- _Exercise requirements_:
A. In the article below about Cebu Pacific Flight 5J 971, how old was Marlon Bo?
B. Decide whether each statement agrees with the article below about Cebu Pacific Flight 5J 971. Answer yes or no for each, and quote the words from the article that settle it: (i) Rain was falling on the night of the incident. (ii) The flight stewardess used a megaphone to speak to the passengers. (iii) Marlon Bo was on active duty at the time.

- _Text shown_:
:::

Cebu Pacific Flight 5J 971: Heroes and the moment

Buena Bernal

This is AI generated summarization, which may have errors. For context, always refer to the full article.

'It will never be the same,' says passenger Marlon Bo. 'The knowledge that life is uncertain changes a man.'

OVERSHOOT. Cebu Pacific flight 5J 971 overran the Davao City airport runway and hit its uncemented portion evening of Sunday, June 2. Photo by Laiza Dale A. Lacida

 

MANILA, Philippines – On June 2, a Cebu Pacific flight carrier skidded off the runway of the Davao International Airport. The plane – able to carry 180 passengers with 6 seats in a row – landed on its nose, had a broken wing, and was tilting sideways.

 

Rain poured that night as predicted by the weather bureau.

“There was still light in the 9th row, bright enough to see out of the window that smoke was coming out of the left wing,” recalled one passenger. He said he heard the “mechanical blast” from where he was sitting.

A passenger from the middle row, however, said it was already pitch-black. “Total darkness,” he recalled.

An actual footage of the scene inside the plane taken minutes after the errant landing corroborates this. Nothing is heard apart from indistinct, terrified ramblings.

Some say “smoke” and others say “the smell of fuel” overtook the plane’s interior. Passengers would attest later on that some among them were crying, including a 7-month-old baby.

‘Speak in English’

There were attempts from the airline crew to contain the crowd’s panic. Most of them were already rushing to get their hand-carry bags from the overhead compartment.

“Wait lang po. Antayin natin yung announcement from the pilot,” a flight stewardess was quoted to have said. (Please wait. Let us wait for the announcement from the pilot.)

She forgot to use a megaphone in addressing the plane’s 165 passengers and also forgot there was a foreigner in the crowd.

“Please speak in English,” the foreigner requested.

Bo steps in

Navy reservist Marlon Bo asked the pilot what the plan was, but he didn’t get a straight answer. That was the time he knew he had to step in.

(READ: CebuPac broke SOP to ‘evacuate passengers immediately’?)

The 31-year-old shipping consultant introduced himself as “Lieutenant Bo of the Philippine Navy” and asked if there were doctors, nurses, or soldiers in the plane who can help.

Nung moment na yun (At that moment), to tell you frankly, I was also afraid,” Marlon would later on recall in an interview. “Totoo yung sinasabi sa Navy (What they say in the Navy is true): Courage is not the absence of fear but the ability to control it.”

On June 14, Bo was awarded by the Philippine Navy at the Navy Reserve Command in Intramuros where he works every Saturday as a reservist.

“I wasn’t even on active duty, but I had to establish my authority for them to calm down,” he said, explaining why he introduced himself as Lieutenant when he wouldn’t do so in normal circumstances.

:::

- _Dataset entries_:

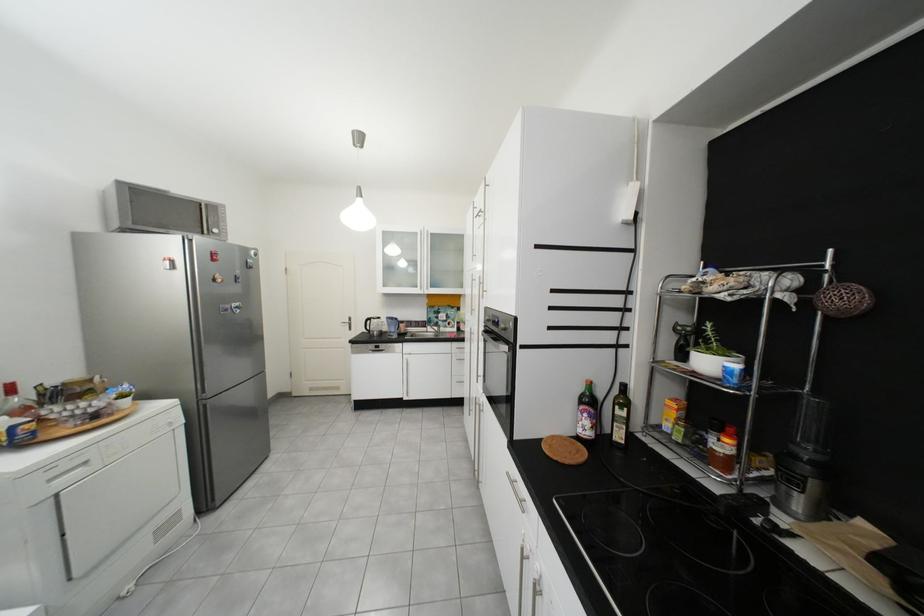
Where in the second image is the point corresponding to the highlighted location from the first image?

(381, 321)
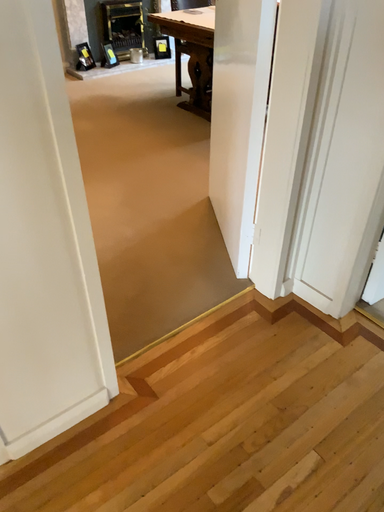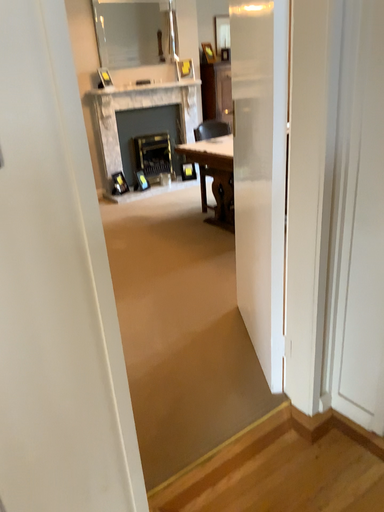
Question: How did the camera likely rotate when shooting the video?

Choices:
 (A) rotated upward
 (B) rotated downward

Answer: (A)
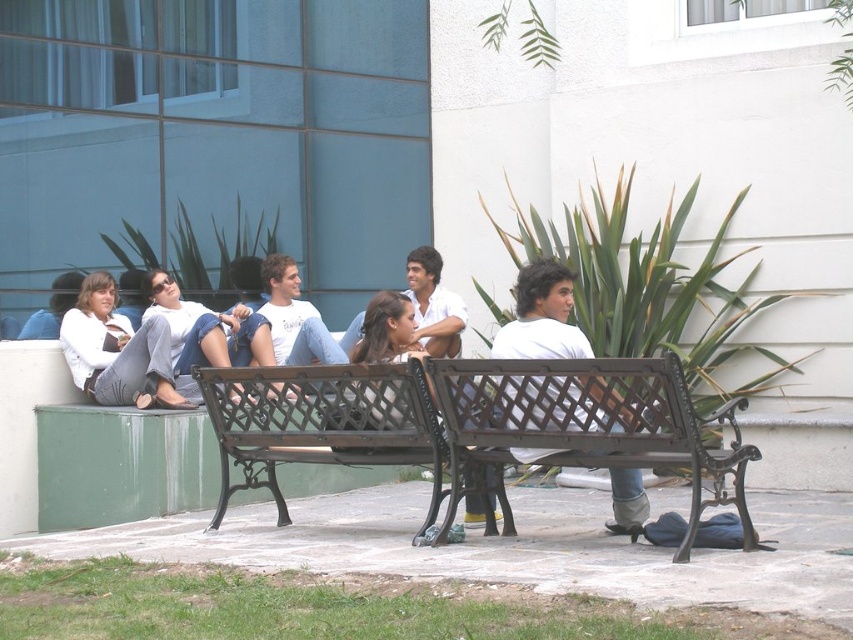
Which is more to the right, matte white shirt at left or white matte shirt at center?

white matte shirt at center is more to the right.

Identify the location of matte white shirt at left. The height and width of the screenshot is (640, 853). (117, 352).

Which is in front, point (85, 362) or point (566, 296)?

Point (566, 296) is more forward.

You are a GUI agent. You are given a task and a screenshot of the screen. Output one action in this format:
    pyautogui.click(x=<x>, y=<y>)
    Task: Click on the matte white shirt at left
    
    Given the screenshot: What is the action you would take?
    pyautogui.click(x=117, y=352)

Can you confirm if dark brown wood bench at center is wider than white matte shirt at center?

Correct, the width of dark brown wood bench at center exceeds that of white matte shirt at center.

The width and height of the screenshot is (853, 640). I want to click on dark brown wood bench at center, so click(x=589, y=422).

Find the location of `dark brown wood bench at center`. dark brown wood bench at center is located at coordinates (589, 422).

Is dark brown wood bench at center above matte white shirt at left?

No, dark brown wood bench at center is not above matte white shirt at left.

Does dark brown wood bench at center appear on the right side of matte white shirt at left?

Yes, dark brown wood bench at center is to the right of matte white shirt at left.

Image resolution: width=853 pixels, height=640 pixels. I want to click on dark brown wood bench at center, so click(589, 422).

Where is `dark brown wood bench at center`? dark brown wood bench at center is located at coordinates (589, 422).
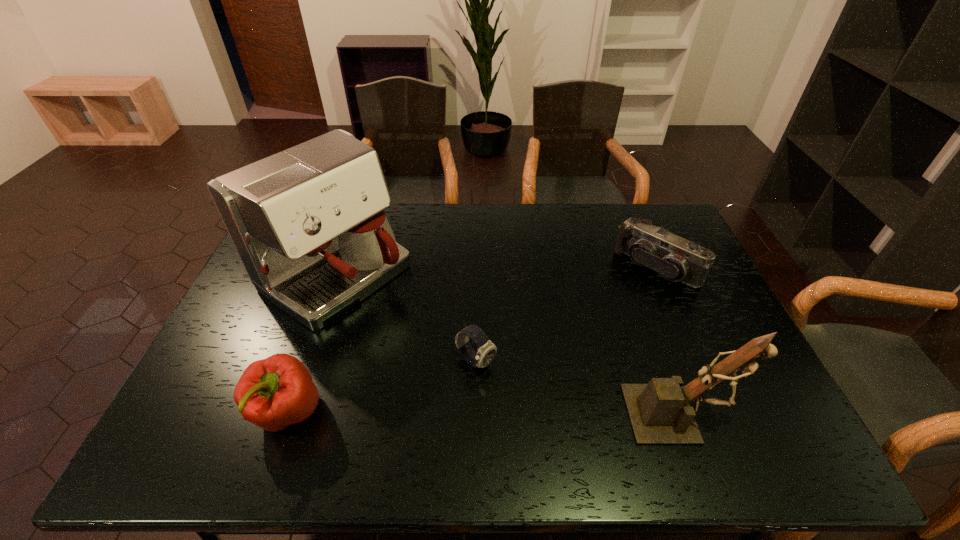
Identify which object is the closest to the bell pepper. Please provide its 2D coordinates. Your answer should be formatted as a tuple, i.e. [(x, y)], where the tuple contains the x and y coordinates of a point satisfying the conditions above.

[(308, 224)]

This screenshot has width=960, height=540. I want to click on vacant space that satisfies the following two spatial constraints: 1. on the back side of the third farthest object; 2. on the left side of the bell pepper, so click(305, 362).

Identify the location of vacant area in the image that satisfies the following two spatial constraints: 1. on the front side of the figurine; 2. on the front-facing side of the coffee maker. (287, 414).

Locate an element on the screen. The height and width of the screenshot is (540, 960). free location that satisfies the following two spatial constraints: 1. on the front side of the shortest object; 2. on the front-facing side of the fourth shortest object is located at coordinates (475, 414).

Locate an element on the screen. The width and height of the screenshot is (960, 540). free spot that satisfies the following two spatial constraints: 1. on the back side of the third nearest object; 2. on the right side of the camcorder is located at coordinates (477, 267).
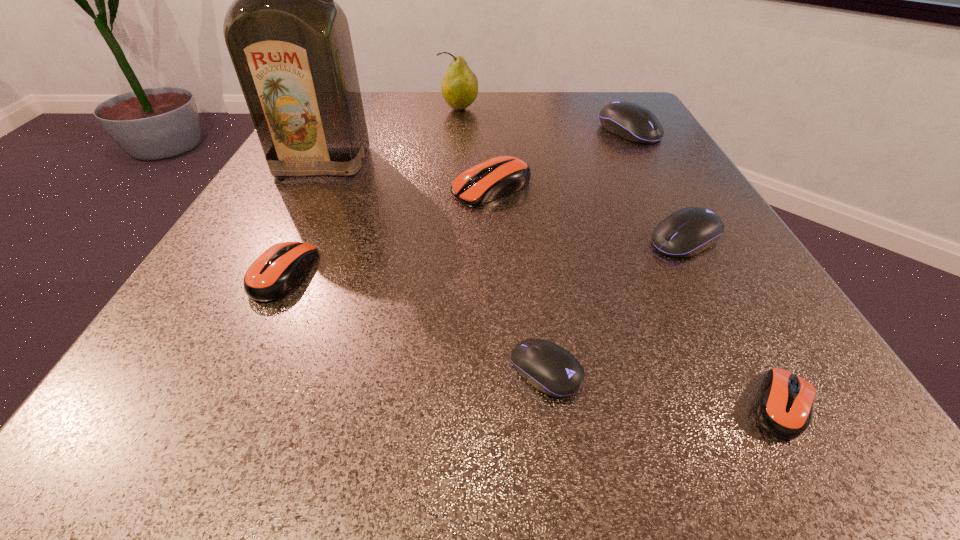
At what (x,y) coordinates should I click in order to perform the action: click on liquor. Please return your answer as a coordinate pair (x, y). This screenshot has width=960, height=540. Looking at the image, I should click on (290, 44).

In order to click on pear in this screenshot , I will do `click(459, 87)`.

Identify the location of the second tallest object. This screenshot has width=960, height=540. (459, 87).

At what (x,y) coordinates should I click in order to perform the action: click on the sixth shortest object. Please return your answer as a coordinate pair (x, y). The width and height of the screenshot is (960, 540). Looking at the image, I should click on (630, 121).

In order to click on the biggest black computer mouse in this screenshot , I will do `click(630, 121)`.

Find the location of a particular element. The image size is (960, 540). the farthest orange computer mouse is located at coordinates (496, 177).

Identify the location of the fifth nearest computer mouse. The height and width of the screenshot is (540, 960). (496, 177).

Where is `the second farthest black computer mouse`? The height and width of the screenshot is (540, 960). the second farthest black computer mouse is located at coordinates (691, 230).

You are a GUI agent. You are given a task and a screenshot of the screen. Output one action in this format:
    pyautogui.click(x=<x>, y=<y>)
    Task: Click on the leftmost orange computer mouse
    This screenshot has height=540, width=960.
    Given the screenshot: What is the action you would take?
    pyautogui.click(x=274, y=273)

Locate an element on the screen. The width and height of the screenshot is (960, 540). the second biggest orange computer mouse is located at coordinates (274, 273).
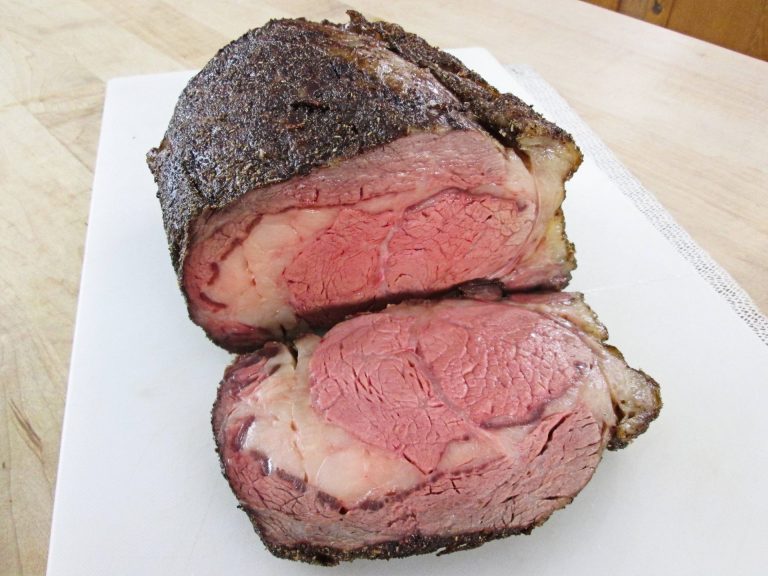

:::

- _Responses for each task_:
A. Marlon Bo was 31 years old.

B.
(i) Yes: "Rain poured that night as predicted by the weather bureau."
(ii) No: "She forgot to use a megaphone in addressing the plane’s 165 passengers"
(iii) No: "I wasn’t even on active duty"